Un sueño

Opinión
/ 2 octubre 2015

Anoche soñé que temblaba. He perdido facultades físicas y síquicas. Hace años reaccionaba a los temblores con inaudita rapidez, nada me detenía en mi carrera hacia la intemperie. Llegué a bajar tres pisos en 10 segundos.

Para abrirme paso empujé a hombres mayores de edad sin compasión alguna. La señal de salida siempre se iniciaba con una voz de alarma desprendida no de los hechos comprobables sino de la fuerza indómita de las creencias: -Creo que está temblando.

Yo era famoso por la agilidad con que desalojaba los lugares de los siniestros. Cuando el primer movimiento del sismo se dejaba sentir, siempre fui yo el primero en levantarse, observar la oscilación de las lámparas y poner pies en polvorosa. Nunca formé parte de ese grupo social que sostiene su carácter en la serenidad, uno de esos hombres templados que cuando el temblor está en la cresta afirma: -Ya está pasando.

Me daban ganas de sacudirlos por las solapas. Los años han pasado como un tren sobre mis miedos. Recuerdo el más reciente temblor, una bobería de 6.2 grados en la escala de Richter. Mi mujer me trajo a la vigilia a empujones. Yo estaba soñando con perros, un sueño agradable que he olvidado. Me incorporé y dije: -Ya está pasando.

Me volví a dormir sin pensar en las réplicas sísmicas. Busqué a los perros, pero se habían ido a otro sueño más interesante que el mío.
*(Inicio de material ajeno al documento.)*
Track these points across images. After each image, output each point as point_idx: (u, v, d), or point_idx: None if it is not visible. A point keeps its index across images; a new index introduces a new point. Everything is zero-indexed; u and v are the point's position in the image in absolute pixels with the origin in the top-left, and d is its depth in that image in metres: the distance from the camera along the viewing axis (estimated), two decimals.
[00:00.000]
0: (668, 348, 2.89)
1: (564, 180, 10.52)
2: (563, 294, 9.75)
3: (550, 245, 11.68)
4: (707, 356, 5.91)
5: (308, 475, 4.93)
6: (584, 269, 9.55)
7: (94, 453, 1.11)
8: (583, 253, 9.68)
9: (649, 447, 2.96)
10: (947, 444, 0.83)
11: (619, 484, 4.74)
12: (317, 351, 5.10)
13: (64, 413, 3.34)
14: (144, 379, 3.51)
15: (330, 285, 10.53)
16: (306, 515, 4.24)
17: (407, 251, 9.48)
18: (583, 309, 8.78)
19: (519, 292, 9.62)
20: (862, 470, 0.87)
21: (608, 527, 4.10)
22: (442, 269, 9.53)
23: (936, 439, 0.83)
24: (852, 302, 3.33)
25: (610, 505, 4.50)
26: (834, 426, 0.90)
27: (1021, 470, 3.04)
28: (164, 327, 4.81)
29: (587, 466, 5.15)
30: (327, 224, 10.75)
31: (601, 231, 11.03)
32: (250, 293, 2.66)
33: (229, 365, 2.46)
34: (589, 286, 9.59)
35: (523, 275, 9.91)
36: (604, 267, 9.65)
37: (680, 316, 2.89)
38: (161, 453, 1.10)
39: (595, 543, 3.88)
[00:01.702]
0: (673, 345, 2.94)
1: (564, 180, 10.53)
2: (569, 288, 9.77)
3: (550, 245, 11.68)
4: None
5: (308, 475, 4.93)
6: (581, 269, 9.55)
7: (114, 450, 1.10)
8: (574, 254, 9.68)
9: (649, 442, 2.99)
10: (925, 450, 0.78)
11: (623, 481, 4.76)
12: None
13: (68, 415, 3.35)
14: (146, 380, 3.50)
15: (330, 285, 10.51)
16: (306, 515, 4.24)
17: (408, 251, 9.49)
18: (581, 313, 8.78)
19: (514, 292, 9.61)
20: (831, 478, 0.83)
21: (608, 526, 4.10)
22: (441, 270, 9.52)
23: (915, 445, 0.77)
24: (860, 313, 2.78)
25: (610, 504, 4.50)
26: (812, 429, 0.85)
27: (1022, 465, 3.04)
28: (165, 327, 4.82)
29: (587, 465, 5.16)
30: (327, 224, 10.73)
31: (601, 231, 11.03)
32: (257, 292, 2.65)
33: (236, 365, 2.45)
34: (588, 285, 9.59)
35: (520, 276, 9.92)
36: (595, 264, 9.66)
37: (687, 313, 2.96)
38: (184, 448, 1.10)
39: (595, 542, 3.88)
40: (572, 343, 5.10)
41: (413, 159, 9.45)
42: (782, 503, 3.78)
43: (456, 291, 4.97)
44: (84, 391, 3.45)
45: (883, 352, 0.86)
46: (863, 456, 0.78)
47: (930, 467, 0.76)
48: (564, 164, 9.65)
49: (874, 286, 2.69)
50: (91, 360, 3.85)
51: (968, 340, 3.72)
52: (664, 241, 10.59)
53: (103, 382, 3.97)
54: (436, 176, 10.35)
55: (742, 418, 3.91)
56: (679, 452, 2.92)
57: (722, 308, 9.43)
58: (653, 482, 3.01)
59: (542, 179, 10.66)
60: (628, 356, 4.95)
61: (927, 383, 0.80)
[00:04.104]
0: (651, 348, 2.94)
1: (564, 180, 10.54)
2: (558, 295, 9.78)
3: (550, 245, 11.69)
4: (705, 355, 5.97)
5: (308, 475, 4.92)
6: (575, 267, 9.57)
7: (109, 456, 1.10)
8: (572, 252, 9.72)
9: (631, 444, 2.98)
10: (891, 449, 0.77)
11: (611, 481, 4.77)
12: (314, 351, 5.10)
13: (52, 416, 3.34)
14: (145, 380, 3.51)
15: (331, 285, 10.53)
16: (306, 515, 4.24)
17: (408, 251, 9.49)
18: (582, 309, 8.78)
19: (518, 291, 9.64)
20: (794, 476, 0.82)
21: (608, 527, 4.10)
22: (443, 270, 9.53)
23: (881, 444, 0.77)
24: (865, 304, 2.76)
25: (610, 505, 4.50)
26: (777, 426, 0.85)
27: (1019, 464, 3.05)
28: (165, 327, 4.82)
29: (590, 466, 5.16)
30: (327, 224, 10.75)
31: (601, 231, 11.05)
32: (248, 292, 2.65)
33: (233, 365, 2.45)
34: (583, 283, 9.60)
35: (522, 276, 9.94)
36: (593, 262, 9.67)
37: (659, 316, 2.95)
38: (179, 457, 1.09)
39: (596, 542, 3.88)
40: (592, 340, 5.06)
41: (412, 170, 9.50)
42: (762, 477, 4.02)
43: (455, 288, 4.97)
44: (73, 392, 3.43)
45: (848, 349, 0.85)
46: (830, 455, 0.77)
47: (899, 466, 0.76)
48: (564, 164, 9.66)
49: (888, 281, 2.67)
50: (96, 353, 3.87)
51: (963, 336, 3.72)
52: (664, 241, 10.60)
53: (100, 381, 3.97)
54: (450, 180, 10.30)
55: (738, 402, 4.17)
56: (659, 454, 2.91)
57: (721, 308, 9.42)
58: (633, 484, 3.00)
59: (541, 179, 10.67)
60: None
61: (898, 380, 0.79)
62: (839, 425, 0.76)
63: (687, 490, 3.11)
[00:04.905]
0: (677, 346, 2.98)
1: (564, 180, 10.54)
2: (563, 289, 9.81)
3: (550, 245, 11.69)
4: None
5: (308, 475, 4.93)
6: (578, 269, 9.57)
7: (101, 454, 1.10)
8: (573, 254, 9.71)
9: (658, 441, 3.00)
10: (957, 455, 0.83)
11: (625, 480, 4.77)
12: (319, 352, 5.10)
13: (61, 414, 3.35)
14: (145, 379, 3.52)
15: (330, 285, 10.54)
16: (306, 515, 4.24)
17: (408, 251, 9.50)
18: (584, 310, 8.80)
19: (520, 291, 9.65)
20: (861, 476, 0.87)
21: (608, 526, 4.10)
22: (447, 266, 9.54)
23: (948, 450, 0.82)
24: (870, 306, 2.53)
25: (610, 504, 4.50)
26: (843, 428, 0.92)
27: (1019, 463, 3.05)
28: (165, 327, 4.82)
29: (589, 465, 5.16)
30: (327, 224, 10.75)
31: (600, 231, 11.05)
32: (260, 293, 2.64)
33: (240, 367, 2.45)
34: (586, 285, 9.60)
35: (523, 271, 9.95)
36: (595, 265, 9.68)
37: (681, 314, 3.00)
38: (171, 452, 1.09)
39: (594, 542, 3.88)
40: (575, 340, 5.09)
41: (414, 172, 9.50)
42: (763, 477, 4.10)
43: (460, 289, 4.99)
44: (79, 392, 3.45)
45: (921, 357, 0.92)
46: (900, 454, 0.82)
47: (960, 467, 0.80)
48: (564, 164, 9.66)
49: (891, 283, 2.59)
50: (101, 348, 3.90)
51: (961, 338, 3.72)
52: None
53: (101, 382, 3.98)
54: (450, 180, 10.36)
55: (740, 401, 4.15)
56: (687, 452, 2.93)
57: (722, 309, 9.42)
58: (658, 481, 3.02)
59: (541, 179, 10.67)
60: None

Sonó el teléfono. La voz de mi madre: -¿Cómo que no lo sentiste? ¿Qué te pasa, estás borracho?
Si yo hubiera renunciado a mi nombre y apellido, mi madre no se habría sentido tan ofendida y traicionada.
Recuerdo que escuché distintas versiones del temblor: -Me estaba bañando cuando sentí el jalón.
-¿El jabón? -pregunté sin afanes críticos.

-El jalón del temblor -me respondieron en el borde de la ira.
Me escandalizó que alguien quisiera bañarse a la una de la mañana, hora en que ocurrió el seísmo.

Aún no me deshacía del sueño del temblor cuando oí a lo lejos el sonido rítmico de danzas africanas. Los tambores percuten el tam-tam de la selva acompañado de contrapuntos no sé si musicales pero contundentes. Estoy desorientado, no sé de dónde viene el ruido. No estoy dormido, desperté hace tres horas después del sueño del temblor. Busco el origen: me asomo por la ventana trasera de la casa; camino al balcón de enfrente. Lo único que saco en claro es que la emisión viene de cerca. Realizo diversos interrogatorios con los miembros de la familia. Encuentro la verdad: -En la calle de Mazatlán abrieron una academia de baile.

La revelación estalló como una bomba molotov en mi ánimo. La academia está a ocho, nueve predios de nuestra casa. Los sábados de nueve a doce hay clases de baile africano. Enseñan otras cosas, cultivan el cuerpo y el espíritu: jazz, aerobics, meditaciones, yoga. La academia le ha dado la puntilla al silencio. Antes soportaba el ruido sin problemas, pero he desarrollado una alergia a los decibeles, busco regatos en el río urbano. Debe ser la edad.

-Tendremos que emigrar -dice mi mujer decidida al cambio.

Recuerdo una colonia Condesa de panaderías, tlapalerías, talleres mecánicos, estanquillos, camellones con palmeras. Me he puesto sentimental y ridículo. Me desvío del camino de la melancolía y me convierto en un hombre de acción:

-Denunciemos nuestro caso en la Delegación Cuauhtémoc.
Indaguemos sobre los permisos, el uso de suelo, la Ley de Establecimientos Mercantiles, mandemos cartas a los periódicos.
Me desaniman: -Tendríamos que renunciar a nuestros trabajos y dedicarnos a litigar en los juzgados.

Lo acepto: para ser un gran activista hay que estar desempleado. Oigo a lo lejos danzas africanas.

Salgo a caminar. Timoteo y los suyos pulen tres coches. El ruido ensordecedor de las máquinas pulidoras me taladra los tímpanos. Me detengo en la esquina de Mazatlán y Michoacán y observo el edificio que han reconstruido durante seis meses. Quedó flamante, donde había ocho departamentos ahora venden 16.

Desde la azotehuela de mi casa pueden verse algunos departamentos. Seguimos con atención los trabajos, oímos la música del cincel y el marro y nos enteramos de que a un albañil le dicen "El Chilacas". No se asusten, pero viene un temblor, y de los fuertes.